Photo by Sean Keenan | The Signal

Droves of picketers, protesters and professors gathered at Clark Atlanta University to oppose the current minimum wage on April 15.

Lane Robbins-Thompson, Fight for $15 member, said the purpose of the rally was to increase awareness of the detriment caused by the minimum wage and to picket for the raising of the minimum wage to $15 an hour.
Robbins-Thompson works as a homecare worker for the developmentally disabled.

“It’s a low pay occupation,” he said. “It’s rewarding work, but it won’t make ends meet. So I’m fighting with fast food workers and retail workers and adjunct professors for $15 an hour and a union so we can all make a decent living.”

Alister Rex, member of the Fight for $15 organization, said he has worked for Bed, Bath & Beyond, Macy’s, and Toys-R-Us, and said he believes the benefits were not enough to sustain a decent lifestyle.

“When you’re trying to pay bills and raise a kid, you can’t do anything with $7.25,” he said. “You’d have to have two jobs and you would never be able to enjoy what you’re working for.”

The capacity to implement substantial changes lays in the hands of the government and corporations, according to Robbins-Thompson.

“Right now people are working full time at fast food stores and they’re on food stamps and welfare,” he said. “Then the government is subsidizing these companies that won’t pay these workers enough to live on.”

Senior Field Organizer for Georgia Equality civil rights group Rob Woods said Georgia’s right-to-work law could impede these changes. He said without unions, hourly employees would have no job security.

“What other manner would offer them any bargaining opportunities?” he said.

Such affliction is also faced by college professors, according to Julie Kubala, activist with Faculty Forward, which is an organization pushing for the ethical treatment of university faculty.

“The conditions [adjunct professors] work under are incredibly precarious, especially not knowing semester to semester whether you’re going to have a job or how many classes you’ll teach and the pay is abysmal,” she said.

Kubala also said the minimum wage has not been rising in tandem with the cost of living.

“People use the argument that corporations cannot sustain a $15 minimum wage, however the gap between the profits of CEOs and the profits of workers has widened exponentially in the past 30 or 40 years,” she said. “It seems to me that they can sustain it…but [$10.10] is still not a livable wage in Atlanta.”

Georgia State Senator Donzella James sponsored Senate Bill 15 (SB 15), which would raise the minimum wage to $10.10 per hour. She said she supports Fight for $15, but thinks her bill will make a more agreeable compromise with federal government.

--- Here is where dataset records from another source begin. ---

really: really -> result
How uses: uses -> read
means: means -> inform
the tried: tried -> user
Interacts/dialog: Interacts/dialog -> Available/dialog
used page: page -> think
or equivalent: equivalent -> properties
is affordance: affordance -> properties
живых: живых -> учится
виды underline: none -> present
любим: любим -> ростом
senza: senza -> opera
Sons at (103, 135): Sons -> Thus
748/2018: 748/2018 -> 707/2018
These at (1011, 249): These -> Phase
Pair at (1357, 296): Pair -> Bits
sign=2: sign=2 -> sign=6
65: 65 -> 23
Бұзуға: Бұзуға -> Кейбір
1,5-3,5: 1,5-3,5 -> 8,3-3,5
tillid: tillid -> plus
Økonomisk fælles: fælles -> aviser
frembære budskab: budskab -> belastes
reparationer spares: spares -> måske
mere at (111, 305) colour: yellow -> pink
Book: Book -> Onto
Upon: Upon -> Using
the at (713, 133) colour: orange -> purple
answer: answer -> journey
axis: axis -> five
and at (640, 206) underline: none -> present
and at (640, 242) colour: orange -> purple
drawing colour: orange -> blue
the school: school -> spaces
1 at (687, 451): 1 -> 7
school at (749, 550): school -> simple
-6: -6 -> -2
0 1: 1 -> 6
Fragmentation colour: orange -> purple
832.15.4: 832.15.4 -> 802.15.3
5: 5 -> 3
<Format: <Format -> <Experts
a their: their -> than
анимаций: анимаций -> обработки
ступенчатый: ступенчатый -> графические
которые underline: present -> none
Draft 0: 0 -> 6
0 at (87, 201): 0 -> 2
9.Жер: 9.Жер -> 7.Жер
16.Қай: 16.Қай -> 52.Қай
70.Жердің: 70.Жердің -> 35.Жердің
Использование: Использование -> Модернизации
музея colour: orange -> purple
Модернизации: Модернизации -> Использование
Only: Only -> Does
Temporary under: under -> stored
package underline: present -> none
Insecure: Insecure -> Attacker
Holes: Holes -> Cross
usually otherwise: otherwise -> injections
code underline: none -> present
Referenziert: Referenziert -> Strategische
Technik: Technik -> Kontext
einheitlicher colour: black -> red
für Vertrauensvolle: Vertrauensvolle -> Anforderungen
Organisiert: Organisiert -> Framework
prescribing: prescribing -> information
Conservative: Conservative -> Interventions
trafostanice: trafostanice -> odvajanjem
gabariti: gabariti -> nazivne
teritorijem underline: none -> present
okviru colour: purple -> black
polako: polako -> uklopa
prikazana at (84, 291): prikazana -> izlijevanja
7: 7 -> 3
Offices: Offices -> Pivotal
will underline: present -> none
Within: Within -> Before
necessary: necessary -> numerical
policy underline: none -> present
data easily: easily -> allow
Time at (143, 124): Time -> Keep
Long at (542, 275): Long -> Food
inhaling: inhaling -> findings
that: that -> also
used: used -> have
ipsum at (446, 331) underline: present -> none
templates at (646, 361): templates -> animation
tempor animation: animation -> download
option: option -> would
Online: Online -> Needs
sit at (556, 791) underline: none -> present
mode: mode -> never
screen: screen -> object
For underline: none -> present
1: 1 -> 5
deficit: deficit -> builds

“$15 is a very good amount that the minimum should be raised to from the shamefully low $5[.25 for tipped workers],” James said. “I put a bill in to raise it to $10.10 because that’s what the federal government is pushing to change it to.”

Georgia State student Zakia Prinsloo said she was raised by her mother into poverty where she learned how the American dream is not so immediately accessible.

“By luck, [my mother] was able to get a federal grant to go to school, but… a lot of people from a background where they have to work minimum wage jobs don’t have that opportunity to better themselves,” she said.

However, Prinsloo said she believes community outcry is necessary to attract the attention of legislators and lobbyists and that the rally is a step in the right direction.

“Visibility is the driving force to get things done,” she said. “If you can’t see it, it doesn’t exist, especially in the big eyes of our government.”

James said she intends to investigate the various effects of minimum wage alterations so she will be prepared to address the Senate Insurance and Labor committees with SB 15.

“I’ve done a lot of research with other states [and determined] this will affect everyone, rich and poor,” she said. “We need to pay fair wages in the state of Georgia. I will [make] a study committee and I would be happy to include students to assess how the minimum wage affects everyone.”